2. The use of Pseudomonas aeruginosa (Pseudomonas aeruginosa) FL02 in straw lactic acid fermentation as claimed in claim 1.

3. The use according to claim 2, comprising the steps of:

step S1, pretreatment of corn straws: weighing corn stalk, putting into aluminum foil bag, adding strong ammonia water, rapidly sealing, and repeatedly kneading aluminum foil bag to obtain NH₃Fully contacting with the straws, and standing for more than three days at normal temperature to obtain ammonia-treated straws;

step S2, fermenting straw with lactic acid: the pretreated corn straws obtained in the step S1 are filled in a culture bottle, simultaneously Bacillus coagulans (Bacillus coagulans) FL209 and Pseudomonas aeruginosa (Pseudomonas aeruginosa) FL02 as claimed in claim 1 are inoculated, and a finished lactic acid product is obtained after standing fermentation culture by adding composite cellulase as a substrate;

wherein, the bacillus coagulans FL209 is preserved in China center for type culture Collection with the preservation number of: CCTCC No. 2015773.

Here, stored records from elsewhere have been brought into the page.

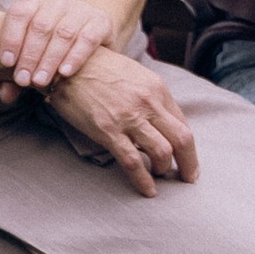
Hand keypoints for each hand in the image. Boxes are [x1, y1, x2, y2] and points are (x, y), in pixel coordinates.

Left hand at [0, 0, 121, 95]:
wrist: (90, 33)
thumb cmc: (50, 46)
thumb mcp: (31, 56)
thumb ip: (14, 74)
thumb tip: (6, 96)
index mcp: (35, 2)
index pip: (19, 14)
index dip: (11, 38)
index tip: (7, 63)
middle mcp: (58, 1)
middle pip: (40, 26)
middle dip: (30, 55)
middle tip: (23, 80)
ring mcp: (81, 9)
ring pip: (63, 33)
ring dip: (49, 60)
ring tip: (40, 82)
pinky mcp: (100, 22)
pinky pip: (87, 38)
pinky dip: (75, 56)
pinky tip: (65, 73)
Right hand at [46, 49, 197, 195]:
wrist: (66, 63)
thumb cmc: (99, 68)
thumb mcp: (133, 75)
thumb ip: (150, 97)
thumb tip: (160, 123)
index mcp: (157, 88)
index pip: (183, 123)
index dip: (188, 145)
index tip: (187, 158)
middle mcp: (148, 103)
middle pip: (182, 139)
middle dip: (189, 163)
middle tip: (188, 178)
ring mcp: (128, 118)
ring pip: (162, 152)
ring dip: (165, 170)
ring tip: (160, 177)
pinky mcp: (108, 131)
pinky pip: (133, 162)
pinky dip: (144, 180)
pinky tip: (148, 190)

4. The use of claim 3, wherein in step S1, 80g of corn stalks are weighed into an aluminum foil bag, and 20ml of concentrated ammonia water with a volume concentration of 25% is added.

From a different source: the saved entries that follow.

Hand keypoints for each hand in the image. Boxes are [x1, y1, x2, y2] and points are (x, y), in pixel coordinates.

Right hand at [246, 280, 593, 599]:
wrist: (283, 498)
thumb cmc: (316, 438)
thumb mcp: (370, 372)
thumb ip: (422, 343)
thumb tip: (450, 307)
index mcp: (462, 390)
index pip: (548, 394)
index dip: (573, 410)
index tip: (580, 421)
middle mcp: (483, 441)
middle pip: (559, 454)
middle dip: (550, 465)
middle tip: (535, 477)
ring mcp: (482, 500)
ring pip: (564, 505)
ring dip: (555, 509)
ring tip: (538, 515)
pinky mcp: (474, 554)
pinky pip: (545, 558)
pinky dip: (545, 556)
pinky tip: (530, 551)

5. The use of claim 3, wherein in step S2, 100ml of pretreated corn stalks with a concentration of 50g/L are placed in a 250ml triangular flask, 1ml of Bacillus coagulans FL209 and 1ml of Pseudomonas aeruginosa FL02 are inoculated simultaneously, 10FPU/g of composite cellulase is added, standing fermentation is carried out at 50 ℃, pH is adjusted once every 12h, pH is controlled to be 6.0-6.5, and after cultivation for 84h or when pH is not changed any more, the fermentation is finished to obtain the finished lactic acid product.